Monday, September 12, 2011

Two Steps Forward, A Million Steps Back

Wow, being a mom to a special needs kid is never easy.

I think what’s hardest, though, is that you never know when issues you thought were totally gone suddenly come back with a vengeance.

One therapist says Bud is autistic.

Another says no, he’s just quirky.

Well, my quirky kid has been crying…for two hours. He literally can’t stop. He’s sick, and the doctor put him on 5 meds. Taking all of them scared him, and he hasn’t been able to calm down sense.

So frustrating.

You want to help, but nothing seems to work - not even his favorite dog at his side.

This has already been a rotten year.

At school, we’ve already had two parent meetings, and we’re only 3 weeks in. The teachers have changed the rules on us, and his friends are no longer allowed to eat with him at his nut-free table. These same two boys have eaten lunch with him every day for three years. And now, because they bring their lunch from home, suddenly they’re off limits. One of these kids learned to eat sunflower-seed-butter sandwiches so he’d be safe for my son.
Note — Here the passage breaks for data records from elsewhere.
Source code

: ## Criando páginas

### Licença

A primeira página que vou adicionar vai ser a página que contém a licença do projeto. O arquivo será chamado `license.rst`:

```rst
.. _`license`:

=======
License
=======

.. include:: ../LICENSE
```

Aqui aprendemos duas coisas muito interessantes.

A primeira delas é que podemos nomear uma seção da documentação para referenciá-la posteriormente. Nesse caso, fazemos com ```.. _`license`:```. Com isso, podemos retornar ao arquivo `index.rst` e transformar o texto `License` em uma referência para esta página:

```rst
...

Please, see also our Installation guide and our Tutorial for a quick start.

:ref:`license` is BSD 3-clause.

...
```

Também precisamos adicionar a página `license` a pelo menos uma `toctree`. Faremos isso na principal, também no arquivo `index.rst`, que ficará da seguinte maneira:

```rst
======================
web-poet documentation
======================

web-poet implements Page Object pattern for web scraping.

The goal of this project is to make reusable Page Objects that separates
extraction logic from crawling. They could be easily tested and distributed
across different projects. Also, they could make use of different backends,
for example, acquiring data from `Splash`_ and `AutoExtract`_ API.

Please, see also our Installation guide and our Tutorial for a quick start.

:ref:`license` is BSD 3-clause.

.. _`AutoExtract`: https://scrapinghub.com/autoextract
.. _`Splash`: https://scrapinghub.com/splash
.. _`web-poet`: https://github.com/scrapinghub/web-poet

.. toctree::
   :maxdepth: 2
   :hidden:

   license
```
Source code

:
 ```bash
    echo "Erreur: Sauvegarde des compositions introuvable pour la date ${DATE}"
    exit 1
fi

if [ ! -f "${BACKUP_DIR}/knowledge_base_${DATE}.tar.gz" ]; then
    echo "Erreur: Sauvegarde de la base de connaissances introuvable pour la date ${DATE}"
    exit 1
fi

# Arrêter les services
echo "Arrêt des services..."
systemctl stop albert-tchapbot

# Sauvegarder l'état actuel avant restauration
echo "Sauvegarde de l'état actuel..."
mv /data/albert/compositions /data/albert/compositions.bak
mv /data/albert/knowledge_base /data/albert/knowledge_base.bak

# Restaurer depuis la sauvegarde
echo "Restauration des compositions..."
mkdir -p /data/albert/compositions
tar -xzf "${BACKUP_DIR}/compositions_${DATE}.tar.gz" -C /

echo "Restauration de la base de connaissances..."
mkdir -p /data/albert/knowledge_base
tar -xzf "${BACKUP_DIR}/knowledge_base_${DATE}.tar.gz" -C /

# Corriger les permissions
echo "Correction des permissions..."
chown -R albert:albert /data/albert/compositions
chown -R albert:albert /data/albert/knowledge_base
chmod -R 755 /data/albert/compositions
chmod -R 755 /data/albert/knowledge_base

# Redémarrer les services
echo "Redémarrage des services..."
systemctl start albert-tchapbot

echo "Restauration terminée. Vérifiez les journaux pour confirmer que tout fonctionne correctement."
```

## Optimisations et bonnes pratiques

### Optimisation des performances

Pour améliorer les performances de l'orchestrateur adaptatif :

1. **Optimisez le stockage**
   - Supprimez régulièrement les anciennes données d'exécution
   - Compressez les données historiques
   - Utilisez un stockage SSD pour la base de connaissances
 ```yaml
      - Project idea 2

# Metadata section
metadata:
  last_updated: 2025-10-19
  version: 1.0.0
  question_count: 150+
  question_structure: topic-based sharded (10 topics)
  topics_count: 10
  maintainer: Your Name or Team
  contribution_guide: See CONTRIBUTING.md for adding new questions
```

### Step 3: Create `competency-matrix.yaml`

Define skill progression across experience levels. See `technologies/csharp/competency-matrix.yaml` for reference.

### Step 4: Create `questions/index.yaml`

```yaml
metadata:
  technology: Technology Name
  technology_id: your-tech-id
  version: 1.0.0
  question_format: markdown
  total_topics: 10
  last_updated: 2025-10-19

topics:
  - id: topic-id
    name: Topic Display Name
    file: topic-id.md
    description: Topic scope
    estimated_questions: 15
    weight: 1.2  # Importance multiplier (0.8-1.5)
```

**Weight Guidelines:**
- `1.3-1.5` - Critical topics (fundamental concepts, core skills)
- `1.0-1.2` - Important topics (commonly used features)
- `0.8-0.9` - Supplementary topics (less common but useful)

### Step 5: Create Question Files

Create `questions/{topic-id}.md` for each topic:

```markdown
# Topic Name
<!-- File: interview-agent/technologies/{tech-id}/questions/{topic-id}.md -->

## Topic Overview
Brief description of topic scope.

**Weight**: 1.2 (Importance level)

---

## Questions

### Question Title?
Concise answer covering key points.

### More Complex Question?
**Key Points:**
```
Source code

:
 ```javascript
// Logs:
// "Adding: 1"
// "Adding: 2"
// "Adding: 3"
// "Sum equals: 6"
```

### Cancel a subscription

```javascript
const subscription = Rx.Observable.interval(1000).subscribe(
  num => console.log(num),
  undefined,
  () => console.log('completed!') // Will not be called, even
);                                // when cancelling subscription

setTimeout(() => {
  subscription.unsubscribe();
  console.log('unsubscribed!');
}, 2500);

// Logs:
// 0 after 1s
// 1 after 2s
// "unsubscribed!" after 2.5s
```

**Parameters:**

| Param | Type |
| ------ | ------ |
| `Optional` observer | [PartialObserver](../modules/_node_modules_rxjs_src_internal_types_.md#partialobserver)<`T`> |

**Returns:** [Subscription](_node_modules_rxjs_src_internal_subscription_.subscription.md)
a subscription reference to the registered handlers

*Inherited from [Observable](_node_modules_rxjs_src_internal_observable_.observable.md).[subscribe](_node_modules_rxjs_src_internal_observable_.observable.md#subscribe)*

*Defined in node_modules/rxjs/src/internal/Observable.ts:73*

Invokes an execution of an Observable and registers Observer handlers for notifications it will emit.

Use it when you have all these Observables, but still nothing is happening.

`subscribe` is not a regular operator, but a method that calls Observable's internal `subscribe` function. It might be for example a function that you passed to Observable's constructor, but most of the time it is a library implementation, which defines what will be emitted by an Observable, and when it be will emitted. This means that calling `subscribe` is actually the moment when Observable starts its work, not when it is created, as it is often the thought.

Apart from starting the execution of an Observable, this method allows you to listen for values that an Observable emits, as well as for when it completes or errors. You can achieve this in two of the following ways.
But the school says it’s too hard for them to check the two boys’ lunches every day…even though they’ve never brought anything dangerous…and he’s lost his safe haven at lunch.

His teacher doesn’t understand the dynamics of working with a dyslexic student - much less one who has a few wires that work differently than other kids. Going to school has become a chore.

And now he’s worn down.

My amazing boy - who was beyond proud of his straight As and “student of the six weeks”….the kid who substitutes have left notes about how amazing he is to have in class….the one who was the reason his dyslexia specialist didn’t retire this year…

That kid.

He’s drowning. He’s so stressed out about school and everything that’s changed. He made himself sick.

Tonight he’s just a shadow of the kid I’ve come to know over the past year.

We’ve worked so hard to get to this point, but the “old” Bud is back. The one that’s inconsolable. The one who can’t communicate.

And my heart breaks.

As a mom and as a teacher, I wish schools could see what their never-ending emphasis on tests….and silly rules….and “getting kids ready for next year” is doing to the students.

Teachers are parents, well, a lot of them are. I understand they’re stressed. They’re overworked. They have too much to do and too little time to do it.

I know.

I’ve been there.

But I wish they could see my son right now….well, maybe I don’t.